Design/Development Of Solutions: Design solutions for complex engineering problems and design system components or processes that meet the specified needs with appropriate consideration for public health and safety and the cultural, societal, and environmental considerations.
Conduct Investigations of Complex Problems: Use research-based knowledge and research methods, including design of experiments, analysis and interpretation of data, and synthesis of the information to provide valid conclusions.
Modern Tool Usage: Create, select, and apply appropriate techniques, resources, and modern engineering and IT tools, including prediction and modelling to complex engineering activities to understand the limitations.
The Engineer and Society: Apply to reason informed by the contextual knowledge to assess societal, health, safety, legal and cultural issues and the consequent responsibilities relevant to the professional engineering practice.
Environment and Sustainability: Understand the impact of the professional engineering solutions in societal and environmental contexts, and demonstrate the knowledge of and need for sustainable development.
Ethics: Apply ethical principles and commit to professional ethics and responsibilities and norms of the engineering practice.
Individual and Teamwork: Function effectively as an individual and as a member or leader in diverse teams and multidisciplinary settings.
Communication: Communicate effectively on complex engineering activities with the engineering community and with society at large, such as being able to comprehend and write effective reports and design documentation, make effective presentations, and give and receive clear instructions.
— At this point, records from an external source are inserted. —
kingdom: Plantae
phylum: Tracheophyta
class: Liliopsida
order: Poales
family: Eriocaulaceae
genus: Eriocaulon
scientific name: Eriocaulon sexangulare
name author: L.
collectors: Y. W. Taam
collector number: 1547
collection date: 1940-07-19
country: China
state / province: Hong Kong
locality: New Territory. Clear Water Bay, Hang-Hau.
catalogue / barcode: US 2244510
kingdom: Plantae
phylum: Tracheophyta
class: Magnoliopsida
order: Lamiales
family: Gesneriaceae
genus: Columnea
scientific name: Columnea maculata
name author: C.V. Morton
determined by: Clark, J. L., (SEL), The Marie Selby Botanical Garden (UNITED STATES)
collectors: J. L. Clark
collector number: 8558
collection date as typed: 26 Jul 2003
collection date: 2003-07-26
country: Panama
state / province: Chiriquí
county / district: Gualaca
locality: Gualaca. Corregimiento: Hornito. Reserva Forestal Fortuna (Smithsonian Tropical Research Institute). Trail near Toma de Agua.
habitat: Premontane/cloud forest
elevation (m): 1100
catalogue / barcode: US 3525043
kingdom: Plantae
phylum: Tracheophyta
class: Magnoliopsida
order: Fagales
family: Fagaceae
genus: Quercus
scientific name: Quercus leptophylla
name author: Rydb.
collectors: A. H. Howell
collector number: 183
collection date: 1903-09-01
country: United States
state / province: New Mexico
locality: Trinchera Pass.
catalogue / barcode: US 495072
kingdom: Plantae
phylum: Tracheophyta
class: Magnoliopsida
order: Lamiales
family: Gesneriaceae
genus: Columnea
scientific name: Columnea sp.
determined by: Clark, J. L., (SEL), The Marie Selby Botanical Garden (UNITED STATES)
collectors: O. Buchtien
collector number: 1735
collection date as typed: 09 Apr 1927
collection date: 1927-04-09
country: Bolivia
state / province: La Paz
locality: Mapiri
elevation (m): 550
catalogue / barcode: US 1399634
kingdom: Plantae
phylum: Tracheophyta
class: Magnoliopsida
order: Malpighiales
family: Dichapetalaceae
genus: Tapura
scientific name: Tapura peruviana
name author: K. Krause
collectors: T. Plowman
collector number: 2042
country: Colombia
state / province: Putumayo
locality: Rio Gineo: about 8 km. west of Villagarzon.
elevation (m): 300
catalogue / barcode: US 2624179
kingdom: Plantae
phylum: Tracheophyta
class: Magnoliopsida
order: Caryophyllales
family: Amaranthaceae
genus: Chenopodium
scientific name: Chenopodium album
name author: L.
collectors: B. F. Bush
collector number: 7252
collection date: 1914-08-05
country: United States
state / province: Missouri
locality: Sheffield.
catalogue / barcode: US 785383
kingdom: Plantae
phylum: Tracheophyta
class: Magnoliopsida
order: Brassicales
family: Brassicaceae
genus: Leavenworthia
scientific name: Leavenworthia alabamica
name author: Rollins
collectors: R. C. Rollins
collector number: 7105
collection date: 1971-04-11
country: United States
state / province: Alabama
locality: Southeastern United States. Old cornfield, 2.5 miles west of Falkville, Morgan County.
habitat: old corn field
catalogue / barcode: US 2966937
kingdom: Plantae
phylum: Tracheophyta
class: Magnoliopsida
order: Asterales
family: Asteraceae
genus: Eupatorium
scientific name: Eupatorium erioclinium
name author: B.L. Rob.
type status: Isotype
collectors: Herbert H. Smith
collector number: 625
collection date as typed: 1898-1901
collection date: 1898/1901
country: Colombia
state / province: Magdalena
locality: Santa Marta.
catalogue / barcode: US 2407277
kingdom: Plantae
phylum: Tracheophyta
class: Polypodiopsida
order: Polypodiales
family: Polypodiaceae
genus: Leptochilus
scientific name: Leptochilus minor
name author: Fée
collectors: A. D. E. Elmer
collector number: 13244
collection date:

Project Management and Finance: Demonstrate knowledge and understanding of the engineering and management principles and apply these to one’s work as a member and leader in a team, to manage projects and in multidisciplinary environments.
Life-Long Learning: Recognize the need to prepare and engage in independent and life-long learning in the broadest context of technological change.

Programme Specific Objectives (PSOs)

Professional Skills: Design and analyze optimal artificial intelligence solutions to real-world data analysis/ augmented reality/ virtual reality/ robotics.
Technical Skills: Use modern AI/Data Science open-source software tools and hardware for product development.
Research Skills: Ability to use the acquired knowledge to identify real-world research problems.
Entrepreneurship Skills: Ability to lead a product development company/team.